+++ Excerpted text

Well, honestly, I think a pointer to those conferences would be good too!

Bugs accumulate at the interfaces between the layers.

> What you should do is do the reference implementations for at least 2
> different (Open Source) Operating Systems before or rather along writing a
> document.

While I agree that running code and rough consensus and two
implementations is the best strategy...

One person rarely has the in-depth chops to handle internals of more
than one OS. Usually there is a need for a large team of complementary
skills. A huge problem for standards orgs are the demands of the GPL.

An over-long anecdote:

In 2012 Kathie Nichol's original codel code was in C++, in ns2. I
ported it (from that and their paper - with a ton of help!) to
C/Linux. Eric Dumazet wrote/rewrote the entire thing (not a line of my
code remains) and made it fast, and a week later, wrote fq_codel in a
single saturday afternoon, based on our earlier work with sfqred.
There were years of experimentation (decades in the case of kathie and
van) prior to that, that resulted in something that simple and
elegant. We've spent years, now, with the sqm-scripts, dealing with
the vagaries of the cable, dsl and PP* link layers. We've got nowhere
on getting a dsl firmware maker (other than to put in the
code needed to apply them properly at the right layer there... despite
only needing BQL-like buffer management in the dsl firmware. 50 lines
of code. Not there. Grump.

We've now spent 4 years trying to standardize fq_codel. We (toke,
mostly) had to produce a text only RFC draft - due to the GPLness of
the original fq portion of the fq_codel code, so that someone else
with BSD chops could do a port, when funding was found. That happened,
finally, a few months ago.

The ns2 (BSD, kathie) and ns3(andrew mcgregor) (GPL) versions of this
code are still, almost, kinda, still out of tree patches for those
simulators, because they required a whole bunch of other
infrastructure to "get in there" (too many contributors to list)
There's been the hope that the ns3 version would finally be merged in
this release cycle, I don't know if it made it yet.

Work on "cake" (successor to the sqm-scripts) is dual BSD/GPL licensed
in the expectation that writing a RFC will be basically impossible
without reference to source code as the algorithms are too complex to
write down in english. If people have lost skills to read stuff in C,
tough, I'm not going to do a yang model.


honestly, if I'd known how hard it would be and how long it would take
to do, I'd have never started standardizing fq_codel. I would have
moved on, instead, to applying it to wifi, and the code would have
been available for Linux users to use 6+ billion wifi devices ago.

I've never worked so hard in my life to give away something for free,
and I'm ill-inclined to ever do it again. (at the moment).

4 years now spent, not doing stuff that would have been more
immmediately valuable, had we stuck to coding, at the current pace of
the internet's growth. I sure as heck hope that 5 years from now I can
look back at all the work of the aqm wg and see products using it
deploying faster than the internet is growing, but am pessimistic.


So my meta point is, standardizing something takes a lot of resources,
a lot of different kinds of people, a lot of time, and a lot of things
that should happen in parallel that end up happening in sequence.

One thought for a new ietf process might be the concept of a "funded
working group", along the lines of how linux foundation, the apache
foundation work, that handles the baseline needs of the group for
coding, testing and rfc-writing resources.

++++++
+++ Extracted information

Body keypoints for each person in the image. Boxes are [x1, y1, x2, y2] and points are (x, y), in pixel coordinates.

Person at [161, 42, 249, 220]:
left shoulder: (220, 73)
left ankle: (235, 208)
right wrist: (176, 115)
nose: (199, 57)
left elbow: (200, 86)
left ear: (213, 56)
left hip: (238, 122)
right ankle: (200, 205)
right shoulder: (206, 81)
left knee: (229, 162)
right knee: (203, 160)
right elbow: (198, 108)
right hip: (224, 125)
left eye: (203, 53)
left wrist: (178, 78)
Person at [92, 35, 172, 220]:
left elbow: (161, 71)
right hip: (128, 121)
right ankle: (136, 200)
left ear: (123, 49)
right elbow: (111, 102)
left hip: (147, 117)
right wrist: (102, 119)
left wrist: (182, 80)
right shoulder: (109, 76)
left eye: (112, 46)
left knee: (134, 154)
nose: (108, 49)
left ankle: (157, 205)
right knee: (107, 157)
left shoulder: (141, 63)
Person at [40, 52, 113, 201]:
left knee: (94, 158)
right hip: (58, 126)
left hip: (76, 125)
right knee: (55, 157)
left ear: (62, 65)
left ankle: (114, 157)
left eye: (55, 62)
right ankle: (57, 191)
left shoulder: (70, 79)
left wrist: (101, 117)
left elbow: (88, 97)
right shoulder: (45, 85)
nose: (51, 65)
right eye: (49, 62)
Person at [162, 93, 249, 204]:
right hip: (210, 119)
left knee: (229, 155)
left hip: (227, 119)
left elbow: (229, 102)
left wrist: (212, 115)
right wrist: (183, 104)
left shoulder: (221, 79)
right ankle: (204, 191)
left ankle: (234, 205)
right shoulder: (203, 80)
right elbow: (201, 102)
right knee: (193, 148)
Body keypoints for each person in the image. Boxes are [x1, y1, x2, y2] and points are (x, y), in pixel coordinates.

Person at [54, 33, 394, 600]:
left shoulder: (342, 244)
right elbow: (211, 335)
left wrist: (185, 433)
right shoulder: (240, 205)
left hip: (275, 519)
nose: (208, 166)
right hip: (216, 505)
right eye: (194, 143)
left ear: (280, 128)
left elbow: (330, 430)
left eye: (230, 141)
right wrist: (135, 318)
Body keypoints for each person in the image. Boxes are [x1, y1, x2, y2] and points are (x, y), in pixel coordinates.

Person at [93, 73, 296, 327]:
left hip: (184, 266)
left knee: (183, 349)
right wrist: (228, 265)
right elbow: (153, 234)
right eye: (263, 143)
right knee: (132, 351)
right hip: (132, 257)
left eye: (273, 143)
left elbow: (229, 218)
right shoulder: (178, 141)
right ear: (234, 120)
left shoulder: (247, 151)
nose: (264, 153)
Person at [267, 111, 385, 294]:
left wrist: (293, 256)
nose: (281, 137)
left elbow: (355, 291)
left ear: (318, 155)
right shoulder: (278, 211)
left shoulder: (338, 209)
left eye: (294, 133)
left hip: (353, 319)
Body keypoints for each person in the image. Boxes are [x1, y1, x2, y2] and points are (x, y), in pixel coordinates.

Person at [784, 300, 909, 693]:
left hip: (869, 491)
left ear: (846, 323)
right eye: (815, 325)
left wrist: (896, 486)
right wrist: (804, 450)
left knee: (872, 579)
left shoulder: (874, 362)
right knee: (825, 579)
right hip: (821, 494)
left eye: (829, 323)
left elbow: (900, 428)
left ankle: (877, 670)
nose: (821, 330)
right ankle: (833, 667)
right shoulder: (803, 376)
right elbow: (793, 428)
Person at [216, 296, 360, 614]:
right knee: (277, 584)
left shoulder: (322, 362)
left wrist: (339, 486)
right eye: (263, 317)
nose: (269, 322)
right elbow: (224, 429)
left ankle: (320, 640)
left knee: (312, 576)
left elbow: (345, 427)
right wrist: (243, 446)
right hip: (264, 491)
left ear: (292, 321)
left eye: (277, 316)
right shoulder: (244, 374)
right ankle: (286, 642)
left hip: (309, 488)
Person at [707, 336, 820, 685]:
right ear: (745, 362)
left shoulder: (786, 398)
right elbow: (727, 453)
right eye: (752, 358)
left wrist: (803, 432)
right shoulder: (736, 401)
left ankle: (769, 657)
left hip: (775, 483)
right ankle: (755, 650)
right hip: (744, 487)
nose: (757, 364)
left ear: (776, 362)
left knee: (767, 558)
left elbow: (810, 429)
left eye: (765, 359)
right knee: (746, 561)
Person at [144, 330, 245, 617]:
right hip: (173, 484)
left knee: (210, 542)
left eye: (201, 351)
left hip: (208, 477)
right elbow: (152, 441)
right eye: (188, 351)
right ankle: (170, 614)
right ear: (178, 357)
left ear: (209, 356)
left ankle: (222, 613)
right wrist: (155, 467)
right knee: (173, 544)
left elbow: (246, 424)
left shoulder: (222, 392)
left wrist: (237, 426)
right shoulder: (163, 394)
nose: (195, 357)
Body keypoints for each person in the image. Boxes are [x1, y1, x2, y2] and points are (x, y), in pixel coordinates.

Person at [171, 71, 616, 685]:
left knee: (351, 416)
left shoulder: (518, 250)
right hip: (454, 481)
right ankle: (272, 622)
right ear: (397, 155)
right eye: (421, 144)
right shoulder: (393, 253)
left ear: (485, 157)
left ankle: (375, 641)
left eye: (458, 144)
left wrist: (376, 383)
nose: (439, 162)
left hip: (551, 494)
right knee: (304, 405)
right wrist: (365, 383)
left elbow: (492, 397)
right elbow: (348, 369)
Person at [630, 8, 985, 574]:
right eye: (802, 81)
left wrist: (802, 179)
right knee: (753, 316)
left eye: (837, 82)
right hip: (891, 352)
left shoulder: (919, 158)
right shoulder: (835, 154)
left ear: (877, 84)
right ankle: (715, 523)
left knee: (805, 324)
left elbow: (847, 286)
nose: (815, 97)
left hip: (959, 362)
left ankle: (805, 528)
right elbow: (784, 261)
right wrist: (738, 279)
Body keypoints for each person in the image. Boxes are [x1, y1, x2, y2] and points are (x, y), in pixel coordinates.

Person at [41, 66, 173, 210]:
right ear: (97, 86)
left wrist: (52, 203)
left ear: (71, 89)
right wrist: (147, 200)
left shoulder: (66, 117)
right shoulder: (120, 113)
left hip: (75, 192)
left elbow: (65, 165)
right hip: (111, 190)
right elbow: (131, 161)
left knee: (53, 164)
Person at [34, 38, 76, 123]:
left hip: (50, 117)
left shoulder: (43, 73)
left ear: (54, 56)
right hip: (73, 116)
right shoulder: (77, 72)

++++++

> [Exercise instructions]:
a – In the fq_codel post, why is the work on "cake" dual BSD/GPL licensed? Answer in one to three sentences.
b – Please condense the paragraph of the fq_codel post that begins "We've now spent 4 years" into a shorter version that keeps its main facts.
c – Write out the passage of the fq_codel post from "One thought for" up to and including "and rfc-writing resources.".

> [Answers given]:
a – Work on "cake" is dual BSD/GPL licensed because an RFC is expected to be basically impossible to write without reference to source code. Its algorithms are too complex to write down in English.

b – Standardizing fq_codel has taken four years. Because the original fq portion of the code was GPL-licensed, the team (mostly toke) had to produce a text-only RFC draft so that someone with BSD skills could write a port once funding was found. That port finally happened a few months ago.

c –
One thought for a new ietf process might be the concept of a "funded
working group", along the lines of how linux foundation, the apache
foundation work, that handles the baseline needs of the group for
coding, testing and rfc-writing resources.